616px-William_Blake_-_Socrates,_a_Visionary_Head_-_Google_Art_Project

Socrates, a Visionary Head (1820) by William Blake

In Athenian society during Greek Antiquity, religion played a crucial role in mediating public and state affairs. It served a social function rather than a personal one. Polytheism was embedded as the cultural foundation of Athens, where “priests and officials were regularly voted honors for their sacrifices that they had performed ‘on behalf of the Athenians’ or ‘for the health and safety of the Athenians’” (Parker, 95). Assemblies were opened with religious rituals to demonstrate good faith (Parker, 100). Thus, although individualist in nature, Athens was paradoxically mostly collectivist in its interpretation of religious affairs. To go against this consensus was public suicide – and likewise, any denigration of these practices was met with scorn by Athenians, especially by the more conservative members of the ruling class. For Socrates, this would mean his eventual trial and execution.

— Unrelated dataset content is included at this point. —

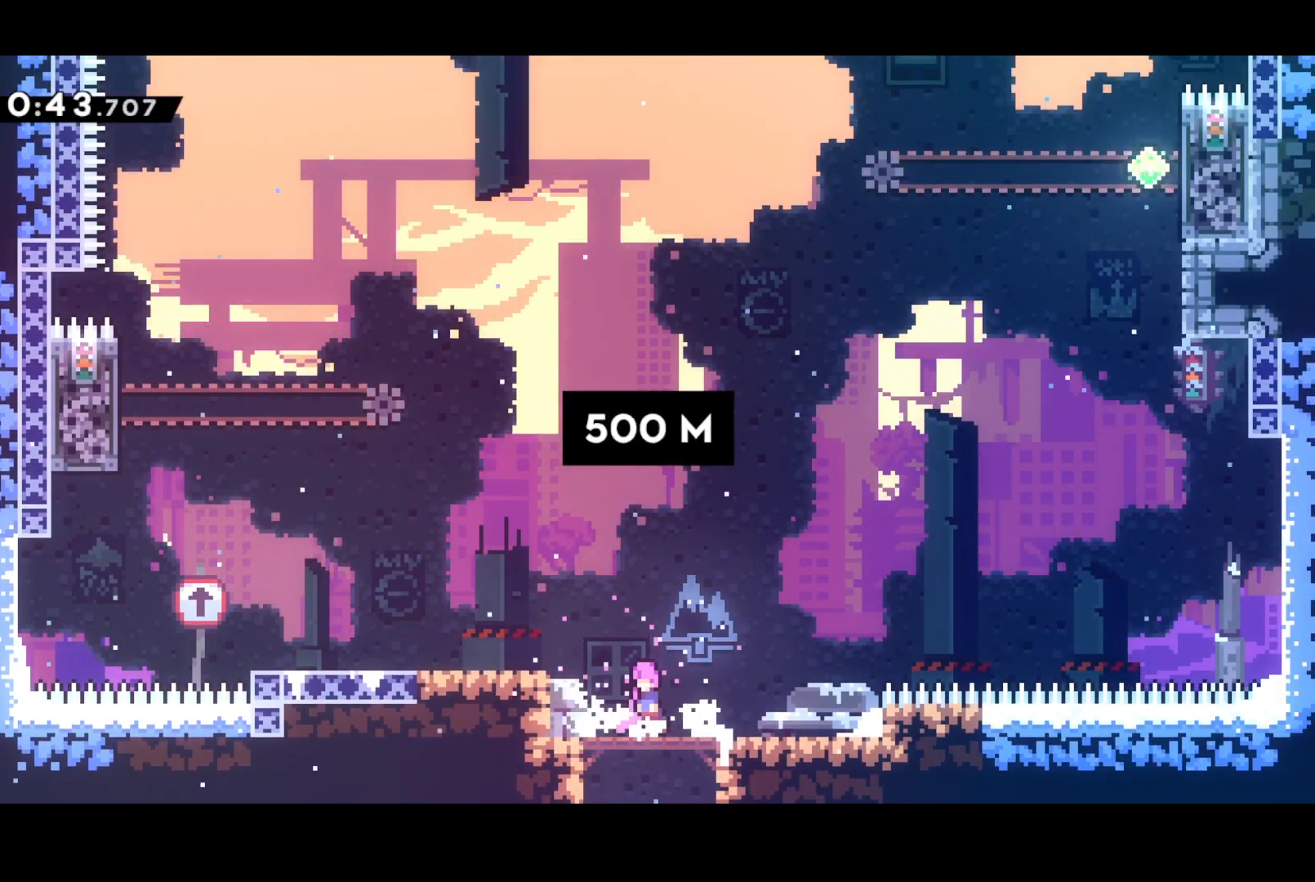
{"buttons": ["CROSS", "DPAD_LEFT"], "left_stick": "center", "events": [[50, "CROSS", "down"], [167, "SQUARE", "down"], [183, "CROSS", "up"], [233, "SQUARE", "up"], [367, "CROSS", "down"]]}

Impiety is relative to the culture in question. When discussing the charges against Socrates, it is important to realize the society which produced them. Firstly, the assumption must be made that Athenian law was justified in prosecuting persons for impiety, despite the fact that this type of offense does not exist in the contemporary Western world. From there, having abandoned our modern biases, the real contextual controversy arises – was Socrates impious or not?

Given what is known about Athenian religion, it would be very probable to argue Socrates was in fact guilty. In Plato’s account of the trial, Socrates speaks of a divine voice that prevents him from doing certain actions.

It may seem strange that while I go around and give this advice privately and interfere in private affairs, I do not venture to go to the assembly and there advise the city. You have heard me give the reason… I have a divine or spiritual sign… This began when I was a child. It is a voice, and whenever it speaks it turns me away from something I am about to do, but never encourages me to do anything (Apology, 31c – 31d)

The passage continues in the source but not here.